You may have recently learned that Scottish Gaelic-medium education is now the “default” option in Scotland’s Western Isles, the contemporary heartland of the language. What may surprise many outside Scotland is that this wasn’t already the case — after all 52% of people in the Western Isles or Outer Hebrides aged three years or older are Gaelic speakers, according to the 2011 UK Census.

But Gaelic-medium education has been an option in na h-Eileanan Siar only since 1987, and English-medium has been the default. The decision by Comhairle nan Eilean Siar (the Western Isles Council) to make Gaelic-medium the default choice, while allowing parents to opt for English-medium instruction, is an important step for a community fighting to keep its language alive.

But it’s only one step. Gaelic-medium education has grown rapidly in recent decades, and that’s given the language and its speakers a big boost in terms of confidence and visibility. The overall number of students enrolled in Gaelic-medium units is still small, however, and the challenges facing Gaelic speakers include a lack of economic opportunities for young people in traditional Gaelic communities.
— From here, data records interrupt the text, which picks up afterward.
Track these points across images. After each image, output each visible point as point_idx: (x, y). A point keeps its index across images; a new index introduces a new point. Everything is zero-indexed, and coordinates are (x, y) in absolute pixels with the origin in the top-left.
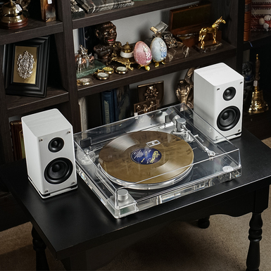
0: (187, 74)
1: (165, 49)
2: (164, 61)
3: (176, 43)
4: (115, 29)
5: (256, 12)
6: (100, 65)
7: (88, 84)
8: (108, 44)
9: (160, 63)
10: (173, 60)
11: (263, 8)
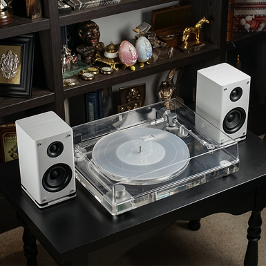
0: (168, 76)
1: (150, 49)
2: (149, 61)
3: (160, 44)
4: (98, 29)
5: (237, 13)
6: (84, 66)
7: (73, 84)
8: (91, 44)
9: (145, 63)
10: (158, 60)
11: (244, 8)
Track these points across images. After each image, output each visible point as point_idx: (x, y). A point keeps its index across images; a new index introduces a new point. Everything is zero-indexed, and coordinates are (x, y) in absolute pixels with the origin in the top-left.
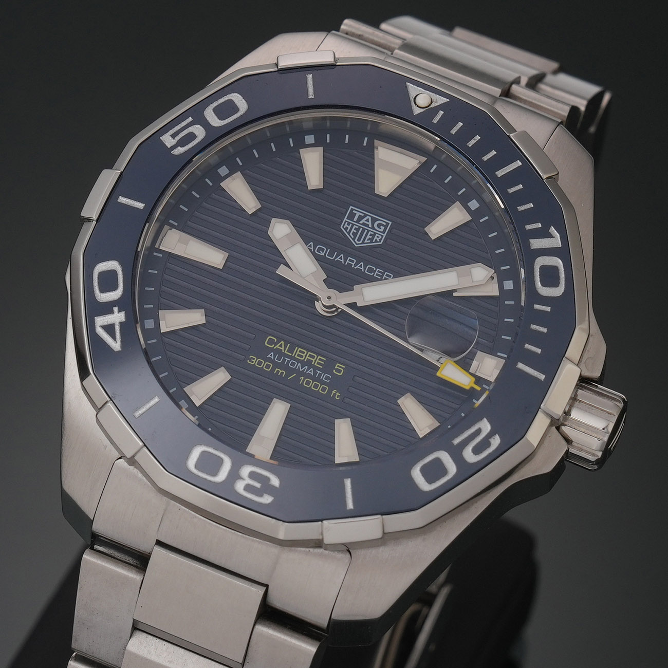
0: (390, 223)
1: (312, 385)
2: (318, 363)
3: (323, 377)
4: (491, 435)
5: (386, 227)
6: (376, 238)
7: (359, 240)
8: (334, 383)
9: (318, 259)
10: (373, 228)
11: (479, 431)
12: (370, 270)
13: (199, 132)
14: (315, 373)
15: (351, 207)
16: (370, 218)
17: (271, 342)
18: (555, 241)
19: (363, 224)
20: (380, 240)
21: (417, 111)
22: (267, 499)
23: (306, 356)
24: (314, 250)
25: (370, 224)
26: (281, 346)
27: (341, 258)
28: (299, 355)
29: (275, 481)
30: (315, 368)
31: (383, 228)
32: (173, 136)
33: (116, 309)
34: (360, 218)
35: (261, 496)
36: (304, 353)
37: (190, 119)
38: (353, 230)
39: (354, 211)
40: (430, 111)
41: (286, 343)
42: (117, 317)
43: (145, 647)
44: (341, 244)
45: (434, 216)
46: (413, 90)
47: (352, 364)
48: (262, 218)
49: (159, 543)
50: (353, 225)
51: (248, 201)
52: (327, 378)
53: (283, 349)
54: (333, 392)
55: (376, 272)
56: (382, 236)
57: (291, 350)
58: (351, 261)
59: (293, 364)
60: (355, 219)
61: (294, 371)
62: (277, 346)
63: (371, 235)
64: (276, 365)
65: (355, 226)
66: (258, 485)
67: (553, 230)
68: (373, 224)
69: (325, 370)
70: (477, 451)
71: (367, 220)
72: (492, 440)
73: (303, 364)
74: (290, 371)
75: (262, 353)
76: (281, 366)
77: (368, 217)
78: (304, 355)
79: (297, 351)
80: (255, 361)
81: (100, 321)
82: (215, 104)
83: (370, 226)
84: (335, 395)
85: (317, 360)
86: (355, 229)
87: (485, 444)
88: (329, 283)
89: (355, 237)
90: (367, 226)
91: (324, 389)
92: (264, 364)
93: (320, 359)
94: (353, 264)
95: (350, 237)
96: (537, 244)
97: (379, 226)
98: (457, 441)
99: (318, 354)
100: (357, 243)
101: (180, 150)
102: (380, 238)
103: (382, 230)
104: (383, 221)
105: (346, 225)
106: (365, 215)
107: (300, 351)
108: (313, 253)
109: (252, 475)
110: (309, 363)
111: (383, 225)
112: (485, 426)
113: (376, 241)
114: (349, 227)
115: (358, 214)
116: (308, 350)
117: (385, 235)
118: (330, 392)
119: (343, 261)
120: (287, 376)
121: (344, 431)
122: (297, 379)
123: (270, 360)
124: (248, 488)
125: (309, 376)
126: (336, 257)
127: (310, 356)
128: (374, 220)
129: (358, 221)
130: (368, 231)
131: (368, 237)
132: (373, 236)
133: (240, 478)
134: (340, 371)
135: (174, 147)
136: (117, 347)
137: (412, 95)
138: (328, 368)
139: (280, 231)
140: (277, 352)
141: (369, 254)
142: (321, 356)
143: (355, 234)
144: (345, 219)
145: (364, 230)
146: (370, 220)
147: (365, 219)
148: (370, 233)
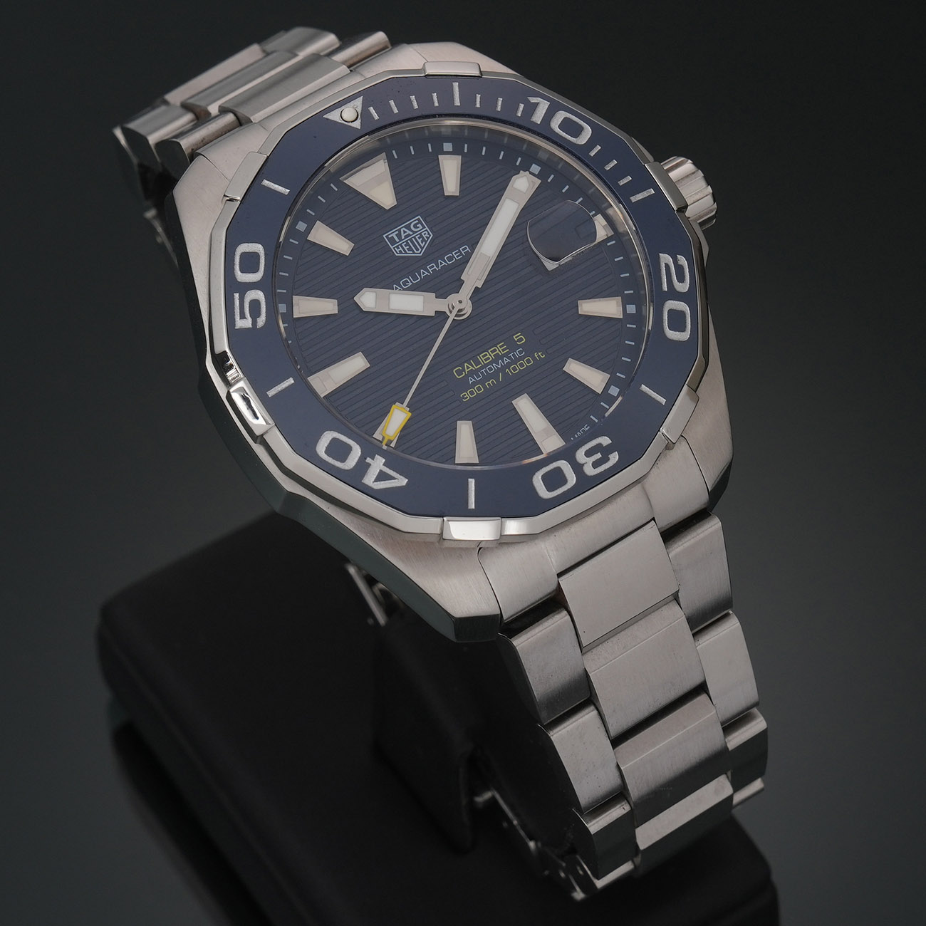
0: (419, 217)
1: (518, 368)
2: (503, 350)
3: (517, 354)
4: (675, 260)
5: (420, 222)
6: (424, 236)
7: (418, 250)
8: (529, 350)
9: (414, 288)
10: (414, 232)
11: (667, 266)
12: (450, 259)
13: (255, 294)
14: (510, 358)
15: (384, 236)
16: (404, 229)
17: (459, 373)
19: (406, 237)
20: (429, 234)
21: (357, 125)
22: (614, 458)
23: (490, 355)
24: (402, 288)
25: (409, 232)
26: (468, 368)
27: (424, 274)
28: (486, 360)
29: (605, 441)
30: (506, 355)
31: (419, 225)
32: (243, 316)
34: (399, 236)
35: (609, 459)
36: (486, 355)
37: (237, 295)
38: (405, 248)
39: (390, 236)
40: (365, 115)
41: (469, 362)
44: (411, 265)
45: (439, 182)
46: (334, 116)
47: (522, 326)
48: (348, 306)
49: (560, 575)
50: (401, 245)
51: (328, 306)
52: (520, 352)
53: (471, 368)
54: (536, 356)
55: (455, 256)
56: (426, 230)
57: (477, 363)
58: (432, 267)
59: (490, 369)
60: (397, 240)
61: (498, 370)
62: (467, 371)
63: (419, 238)
64: (482, 382)
65: (403, 245)
66: (599, 456)
68: (412, 231)
69: (512, 350)
70: (681, 279)
71: (405, 232)
72: (680, 263)
73: (496, 361)
74: (495, 375)
75: (464, 385)
76: (487, 378)
77: (402, 230)
78: (488, 356)
79: (481, 358)
80: (467, 396)
82: (237, 267)
83: (411, 233)
84: (539, 356)
85: (500, 349)
86: (406, 246)
87: (679, 269)
88: (442, 295)
89: (413, 251)
90: (409, 235)
91: (528, 361)
92: (475, 390)
93: (501, 347)
94: (435, 267)
95: (410, 254)
97: (415, 226)
98: (665, 288)
99: (495, 345)
100: (419, 253)
101: (261, 321)
102: (427, 233)
103: (421, 227)
104: (413, 222)
105: (398, 251)
106: (399, 230)
107: (483, 356)
108: (405, 290)
109: (589, 454)
110: (498, 357)
111: (417, 224)
112: (665, 258)
113: (428, 238)
114: (401, 249)
115: (394, 235)
116: (486, 350)
117: (427, 228)
118: (534, 358)
119: (427, 273)
120: (497, 380)
121: (576, 369)
122: (505, 374)
123: (474, 384)
124: (596, 465)
125: (508, 365)
126: (420, 277)
127: (492, 352)
128: (408, 227)
129: (400, 239)
130: (414, 237)
131: (420, 241)
132: (421, 236)
133: (583, 465)
134: (521, 339)
135: (254, 322)
136: (403, 481)
137: (338, 119)
138: (512, 346)
139: (368, 300)
140: (471, 373)
141: (435, 251)
142: (498, 344)
143: (410, 249)
144: (392, 248)
145: (411, 240)
146: (406, 230)
147: (402, 233)
148: (417, 237)
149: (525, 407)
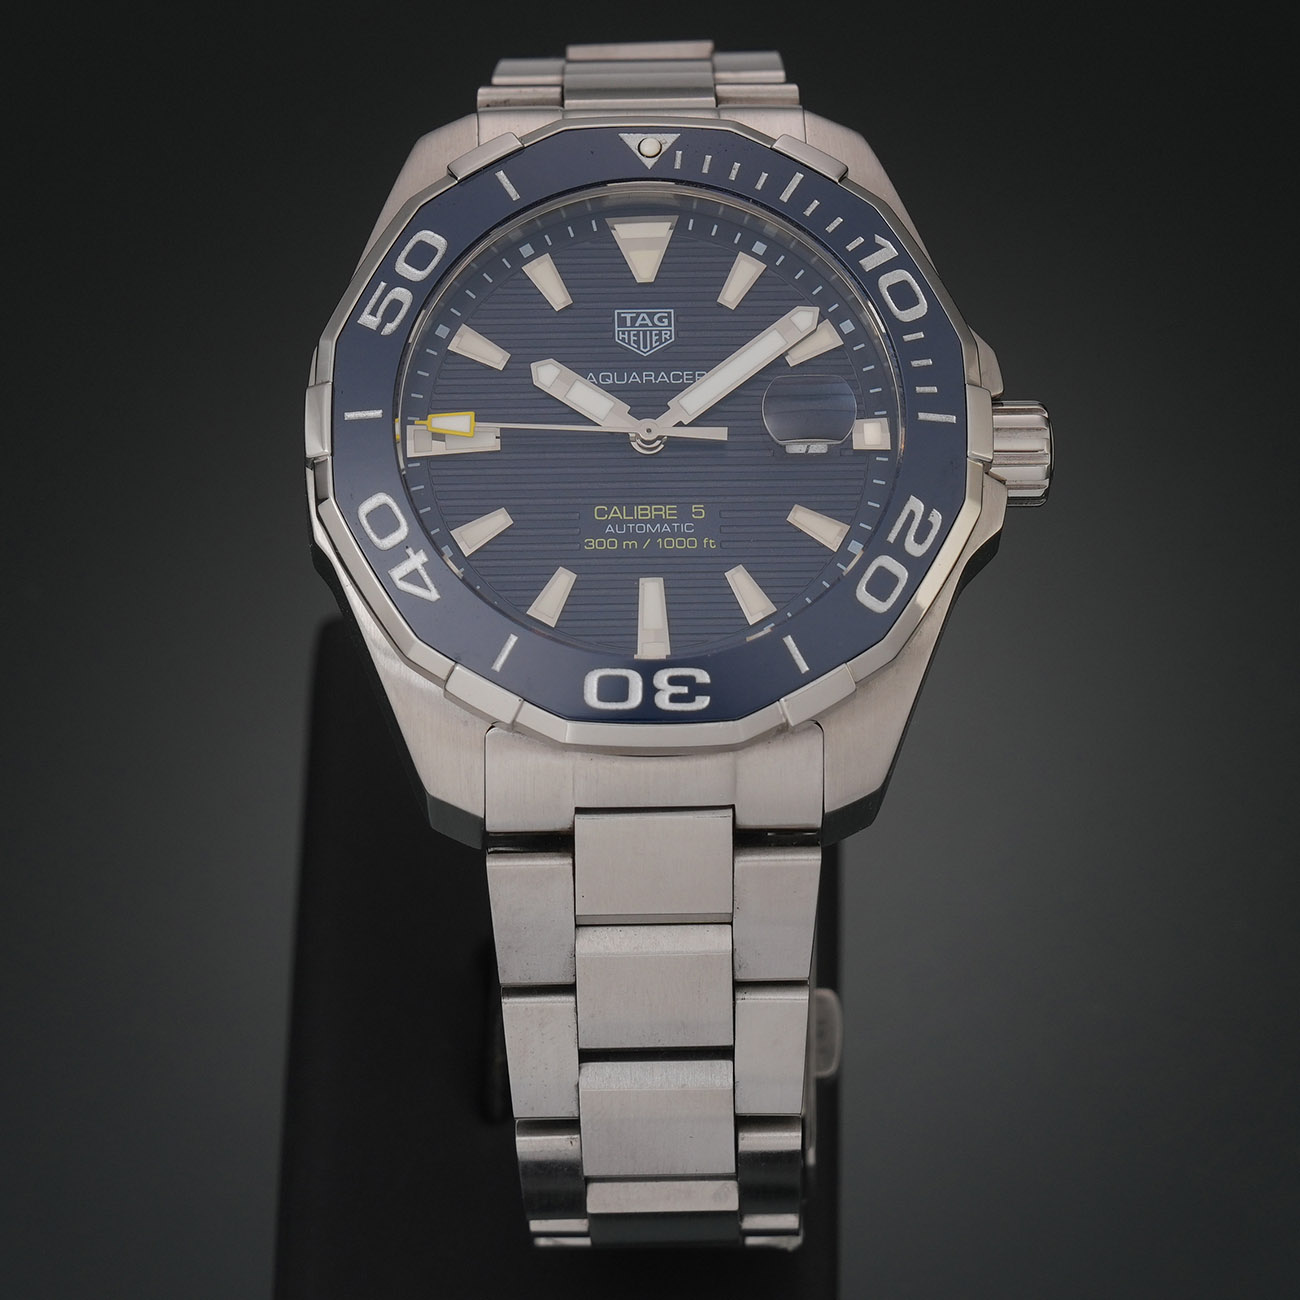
0: (672, 311)
1: (675, 544)
2: (670, 515)
3: (684, 528)
4: (927, 514)
5: (669, 317)
6: (663, 336)
7: (645, 347)
8: (701, 529)
9: (610, 390)
10: (655, 325)
11: (912, 515)
12: (676, 377)
13: (402, 294)
14: (672, 528)
15: (616, 312)
16: (645, 315)
17: (601, 513)
18: (889, 251)
19: (641, 326)
20: (670, 336)
21: (649, 163)
22: (702, 702)
23: (651, 512)
24: (598, 381)
25: (648, 321)
26: (615, 512)
27: (635, 378)
28: (642, 515)
29: (703, 677)
30: (670, 522)
31: (666, 320)
32: (373, 313)
33: (410, 551)
34: (634, 320)
35: (693, 700)
36: (647, 509)
37: (383, 285)
38: (632, 338)
39: (622, 315)
40: (665, 157)
41: (621, 507)
42: (417, 560)
43: (598, 944)
44: (625, 361)
45: (720, 282)
46: (631, 140)
47: (711, 499)
48: (518, 369)
49: (579, 811)
50: (629, 332)
51: (494, 356)
52: (689, 528)
53: (619, 515)
54: (705, 541)
55: (685, 377)
56: (670, 331)
57: (630, 513)
58: (649, 376)
59: (641, 528)
60: (629, 324)
61: (649, 535)
62: (611, 515)
63: (656, 335)
64: (621, 538)
65: (632, 333)
66: (685, 690)
67: (879, 239)
68: (652, 322)
69: (681, 520)
70: (920, 538)
71: (643, 319)
72: (931, 519)
73: (653, 522)
74: (641, 539)
75: (598, 530)
76: (628, 536)
77: (642, 315)
78: (648, 512)
79: (638, 510)
80: (593, 544)
81: (397, 573)
82: (404, 254)
83: (650, 324)
84: (708, 543)
85: (667, 511)
86: (634, 335)
87: (925, 527)
88: (637, 412)
89: (639, 346)
90: (647, 325)
91: (692, 543)
92: (606, 544)
93: (670, 509)
94: (652, 378)
95: (633, 347)
96: (869, 263)
97: (660, 319)
98: (892, 538)
99: (664, 504)
100: (645, 352)
101: (390, 328)
102: (669, 334)
103: (666, 324)
104: (662, 312)
105: (621, 336)
106: (638, 314)
107: (642, 510)
108: (599, 385)
109: (673, 681)
110: (659, 519)
111: (665, 317)
112: (916, 505)
113: (666, 340)
114: (626, 336)
115: (628, 316)
116: (650, 504)
117: (672, 328)
118: (701, 543)
119: (638, 379)
120: (641, 544)
121: (740, 581)
122: (654, 544)
123: (611, 535)
124: (674, 698)
125: (664, 535)
126: (628, 379)
127: (656, 510)
128: (651, 316)
129: (633, 325)
130: (651, 331)
131: (655, 338)
132: (659, 334)
133: (659, 690)
134: (700, 514)
135: (382, 326)
136: (433, 595)
137: (633, 146)
138: (684, 515)
139: (547, 375)
140: (615, 521)
141: (666, 359)
142: (669, 504)
143: (637, 342)
144: (617, 329)
145: (645, 332)
146: (646, 317)
147: (640, 318)
148: (654, 333)
149: (652, 594)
How many students are in Gaelic-medium education? In 2018, the last year for which data are available, there were 4,343 students receiving Gaelic-medium education throughout Scotland, according to the Scottish Government’s pupil census. That’s out of a total of 693,251 pupils at primary, secondary, and special schools in Scotland. There were another 6,555 students in Gaelic classes, learning Gaelic as a second language.

In the Western Isles, 1,050 out of 3,326 students were in Gaelic-medium units, including 731 primary-school students and 319 secondary school students. That’s just about a third of the total. However, another 2,060 students — 62 percent of the total — were reported to be enrolled in “Gaelic learner classes,” with only 216 secondary school pupils reported in programs with “no Gaelic.”

There’s another key number in the 2018 Scottish Pupil Census, however: The number of students with a language other than English as their main home language. In that census, only 520 students claimed Scottish Gaelic as their main home language — not just in the Western Isles but in Scotland. For those who believe language transmission starts at home, not in school, that’s a bad number.

The Western Isles policy to make Gaelic the default language of primary and secondary education is the right step and corrects more than a century of neglect of Gaelic in the schools at best and outright persecution at worst. But much more attention must be paid to the use of Gaelic in the home, and to the creation of economic opportunities in Gaelic-speaking communities.